§ ASSIGNED TASK
Every line of the entries with the word "would" in it should be shown.

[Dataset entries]
____________

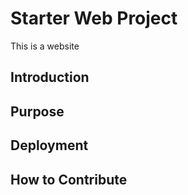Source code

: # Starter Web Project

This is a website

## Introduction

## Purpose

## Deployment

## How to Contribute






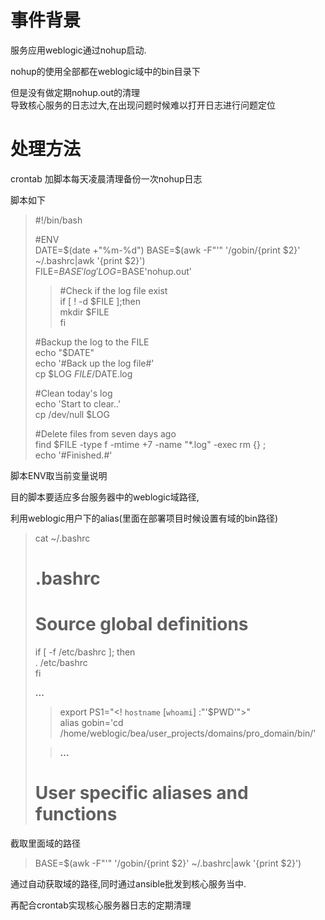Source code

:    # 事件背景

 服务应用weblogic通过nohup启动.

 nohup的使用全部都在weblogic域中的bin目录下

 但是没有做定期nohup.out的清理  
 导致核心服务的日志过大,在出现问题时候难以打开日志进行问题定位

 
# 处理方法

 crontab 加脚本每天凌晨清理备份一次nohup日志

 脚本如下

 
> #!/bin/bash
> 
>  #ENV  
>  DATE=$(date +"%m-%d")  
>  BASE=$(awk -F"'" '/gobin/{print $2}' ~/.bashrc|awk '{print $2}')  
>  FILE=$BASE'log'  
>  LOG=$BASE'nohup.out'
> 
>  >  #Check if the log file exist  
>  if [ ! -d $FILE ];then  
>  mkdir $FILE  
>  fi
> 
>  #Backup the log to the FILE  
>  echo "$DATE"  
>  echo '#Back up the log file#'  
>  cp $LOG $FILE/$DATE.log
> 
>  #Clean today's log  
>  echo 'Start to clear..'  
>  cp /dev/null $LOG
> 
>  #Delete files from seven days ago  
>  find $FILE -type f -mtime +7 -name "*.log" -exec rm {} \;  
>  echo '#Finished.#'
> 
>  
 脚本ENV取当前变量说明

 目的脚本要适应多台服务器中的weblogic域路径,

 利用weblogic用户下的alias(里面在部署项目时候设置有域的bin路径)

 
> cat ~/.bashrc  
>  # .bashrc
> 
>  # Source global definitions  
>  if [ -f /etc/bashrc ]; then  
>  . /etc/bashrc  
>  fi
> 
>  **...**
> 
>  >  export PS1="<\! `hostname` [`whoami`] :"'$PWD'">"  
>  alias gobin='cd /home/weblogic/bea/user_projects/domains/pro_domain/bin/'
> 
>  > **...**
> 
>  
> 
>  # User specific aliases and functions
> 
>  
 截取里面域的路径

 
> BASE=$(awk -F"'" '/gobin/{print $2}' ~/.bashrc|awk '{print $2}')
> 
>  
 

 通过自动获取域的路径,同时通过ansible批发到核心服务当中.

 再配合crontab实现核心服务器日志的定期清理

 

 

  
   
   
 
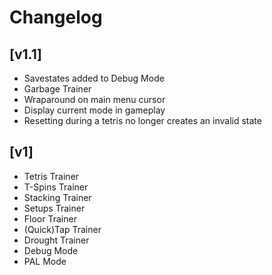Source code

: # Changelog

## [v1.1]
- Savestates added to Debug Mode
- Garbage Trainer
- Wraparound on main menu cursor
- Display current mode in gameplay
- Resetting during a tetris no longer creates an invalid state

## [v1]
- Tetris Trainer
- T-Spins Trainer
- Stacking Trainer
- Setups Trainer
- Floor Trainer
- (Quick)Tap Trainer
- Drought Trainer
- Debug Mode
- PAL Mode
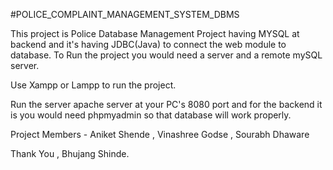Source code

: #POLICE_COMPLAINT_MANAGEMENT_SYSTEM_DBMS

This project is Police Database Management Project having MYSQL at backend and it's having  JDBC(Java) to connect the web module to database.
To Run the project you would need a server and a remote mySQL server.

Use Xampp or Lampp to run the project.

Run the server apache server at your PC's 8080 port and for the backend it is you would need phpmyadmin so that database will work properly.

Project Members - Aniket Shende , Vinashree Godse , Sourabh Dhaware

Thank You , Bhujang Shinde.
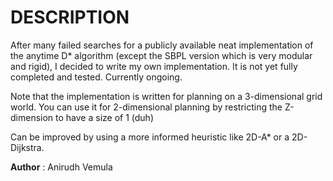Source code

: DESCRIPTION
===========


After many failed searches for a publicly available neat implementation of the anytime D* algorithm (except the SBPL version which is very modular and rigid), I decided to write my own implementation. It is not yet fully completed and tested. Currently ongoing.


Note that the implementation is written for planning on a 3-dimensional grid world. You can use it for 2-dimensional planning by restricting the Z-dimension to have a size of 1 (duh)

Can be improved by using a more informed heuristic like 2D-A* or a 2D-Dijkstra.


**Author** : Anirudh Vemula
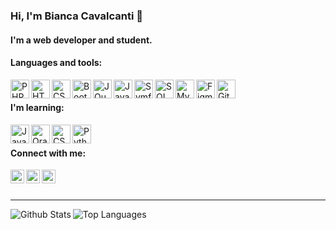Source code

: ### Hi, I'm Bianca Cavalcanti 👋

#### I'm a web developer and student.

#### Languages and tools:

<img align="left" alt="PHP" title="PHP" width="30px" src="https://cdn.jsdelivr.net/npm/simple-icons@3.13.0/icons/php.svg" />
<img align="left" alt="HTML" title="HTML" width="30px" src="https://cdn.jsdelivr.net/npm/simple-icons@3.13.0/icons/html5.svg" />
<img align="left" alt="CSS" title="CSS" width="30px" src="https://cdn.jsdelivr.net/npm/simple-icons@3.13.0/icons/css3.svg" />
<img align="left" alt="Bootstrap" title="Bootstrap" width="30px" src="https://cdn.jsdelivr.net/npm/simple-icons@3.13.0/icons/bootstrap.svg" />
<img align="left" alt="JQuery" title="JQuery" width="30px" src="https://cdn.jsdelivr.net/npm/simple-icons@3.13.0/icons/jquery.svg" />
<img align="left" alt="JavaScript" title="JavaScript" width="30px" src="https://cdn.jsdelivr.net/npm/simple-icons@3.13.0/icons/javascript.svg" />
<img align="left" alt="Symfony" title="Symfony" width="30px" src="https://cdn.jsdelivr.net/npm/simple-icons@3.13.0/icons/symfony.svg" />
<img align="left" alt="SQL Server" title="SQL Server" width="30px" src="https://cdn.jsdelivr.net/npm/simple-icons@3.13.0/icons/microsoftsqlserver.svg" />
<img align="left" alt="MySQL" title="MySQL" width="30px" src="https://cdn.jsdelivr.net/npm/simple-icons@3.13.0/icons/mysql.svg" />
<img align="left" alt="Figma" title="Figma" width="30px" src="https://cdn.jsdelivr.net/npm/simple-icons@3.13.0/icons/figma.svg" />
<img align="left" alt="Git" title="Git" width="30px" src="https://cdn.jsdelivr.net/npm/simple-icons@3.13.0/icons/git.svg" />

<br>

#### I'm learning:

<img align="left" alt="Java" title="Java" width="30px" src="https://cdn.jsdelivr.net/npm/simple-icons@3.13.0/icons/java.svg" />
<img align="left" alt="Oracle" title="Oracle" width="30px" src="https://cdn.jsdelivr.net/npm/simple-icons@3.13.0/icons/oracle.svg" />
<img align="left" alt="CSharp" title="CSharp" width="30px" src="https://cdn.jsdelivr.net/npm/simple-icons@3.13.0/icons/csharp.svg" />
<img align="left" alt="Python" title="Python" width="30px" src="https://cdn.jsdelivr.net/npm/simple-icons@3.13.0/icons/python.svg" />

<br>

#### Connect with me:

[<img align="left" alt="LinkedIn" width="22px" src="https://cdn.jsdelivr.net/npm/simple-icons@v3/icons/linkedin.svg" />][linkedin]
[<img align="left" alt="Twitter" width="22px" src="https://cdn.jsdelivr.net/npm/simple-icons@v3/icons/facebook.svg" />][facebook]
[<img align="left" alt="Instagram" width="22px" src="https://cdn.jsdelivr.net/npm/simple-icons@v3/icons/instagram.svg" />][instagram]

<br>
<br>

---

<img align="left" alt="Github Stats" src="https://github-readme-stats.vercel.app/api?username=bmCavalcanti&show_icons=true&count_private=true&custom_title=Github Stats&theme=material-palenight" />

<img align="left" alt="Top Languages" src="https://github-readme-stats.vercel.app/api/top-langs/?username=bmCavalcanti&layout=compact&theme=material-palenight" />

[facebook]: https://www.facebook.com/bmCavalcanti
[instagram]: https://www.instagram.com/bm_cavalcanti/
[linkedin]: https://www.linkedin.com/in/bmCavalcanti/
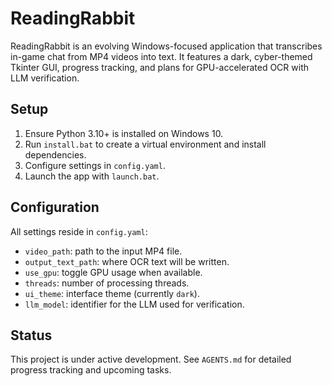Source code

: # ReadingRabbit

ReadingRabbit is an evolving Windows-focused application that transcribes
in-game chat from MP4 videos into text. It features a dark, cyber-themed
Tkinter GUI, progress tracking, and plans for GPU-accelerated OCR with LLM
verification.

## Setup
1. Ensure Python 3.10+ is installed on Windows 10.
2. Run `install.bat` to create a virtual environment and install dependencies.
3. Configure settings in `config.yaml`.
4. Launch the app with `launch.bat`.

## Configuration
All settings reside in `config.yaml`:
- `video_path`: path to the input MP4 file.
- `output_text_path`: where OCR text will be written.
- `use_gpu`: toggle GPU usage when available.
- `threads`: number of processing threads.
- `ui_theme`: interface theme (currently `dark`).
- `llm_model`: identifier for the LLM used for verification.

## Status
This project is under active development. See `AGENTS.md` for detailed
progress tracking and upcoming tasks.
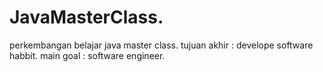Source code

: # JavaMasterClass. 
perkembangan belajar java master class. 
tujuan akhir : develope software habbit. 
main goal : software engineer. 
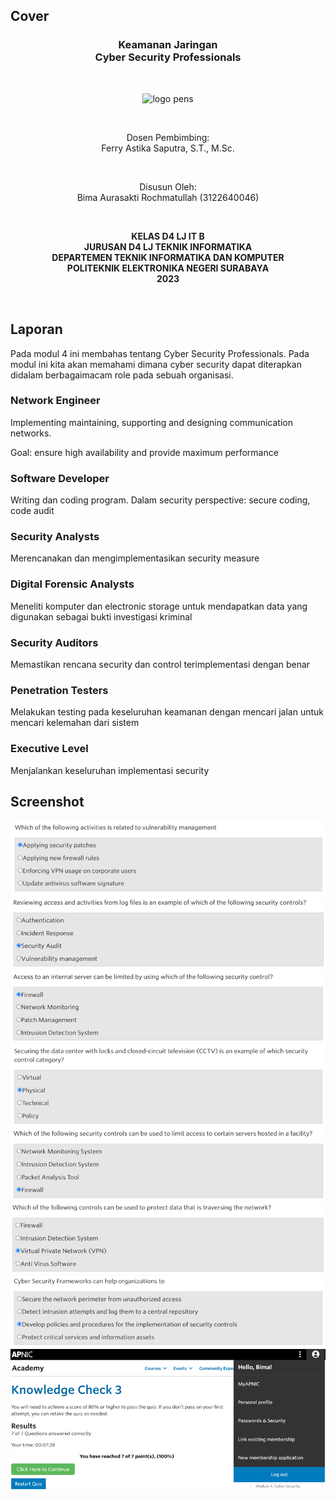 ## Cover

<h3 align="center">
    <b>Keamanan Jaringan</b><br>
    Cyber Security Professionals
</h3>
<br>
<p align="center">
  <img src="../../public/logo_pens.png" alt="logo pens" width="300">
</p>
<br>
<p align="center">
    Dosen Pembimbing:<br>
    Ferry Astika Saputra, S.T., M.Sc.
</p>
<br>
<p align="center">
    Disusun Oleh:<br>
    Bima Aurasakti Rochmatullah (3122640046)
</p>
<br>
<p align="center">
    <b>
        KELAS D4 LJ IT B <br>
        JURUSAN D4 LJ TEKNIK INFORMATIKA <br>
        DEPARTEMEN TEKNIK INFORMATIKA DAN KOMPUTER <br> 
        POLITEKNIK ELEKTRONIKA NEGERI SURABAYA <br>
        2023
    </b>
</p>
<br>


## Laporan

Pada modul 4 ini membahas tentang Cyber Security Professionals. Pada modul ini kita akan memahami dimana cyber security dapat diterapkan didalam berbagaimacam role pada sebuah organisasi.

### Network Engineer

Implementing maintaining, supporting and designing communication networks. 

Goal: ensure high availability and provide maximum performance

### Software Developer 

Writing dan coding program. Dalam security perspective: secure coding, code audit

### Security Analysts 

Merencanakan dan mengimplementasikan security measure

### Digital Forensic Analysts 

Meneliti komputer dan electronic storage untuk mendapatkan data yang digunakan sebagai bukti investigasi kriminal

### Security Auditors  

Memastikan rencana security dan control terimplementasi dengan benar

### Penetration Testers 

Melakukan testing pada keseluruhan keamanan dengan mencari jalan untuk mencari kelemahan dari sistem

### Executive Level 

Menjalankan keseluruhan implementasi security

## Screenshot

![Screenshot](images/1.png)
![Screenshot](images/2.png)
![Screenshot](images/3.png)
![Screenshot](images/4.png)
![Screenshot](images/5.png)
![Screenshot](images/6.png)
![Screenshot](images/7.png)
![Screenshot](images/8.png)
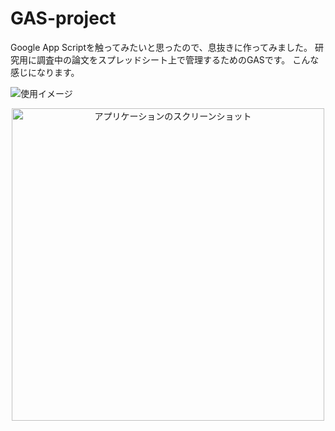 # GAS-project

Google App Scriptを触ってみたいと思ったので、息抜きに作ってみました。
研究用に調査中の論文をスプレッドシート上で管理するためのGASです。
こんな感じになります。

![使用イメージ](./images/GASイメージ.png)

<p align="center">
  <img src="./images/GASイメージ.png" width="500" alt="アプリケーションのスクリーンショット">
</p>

____________

§ EXERCISE RESPONSE
To Run the project you would need a server and a remote mySQL server.
Run the server apache server at your PC's 8080 port and for the backend it is you would need phpmyadmin so that database will work properly.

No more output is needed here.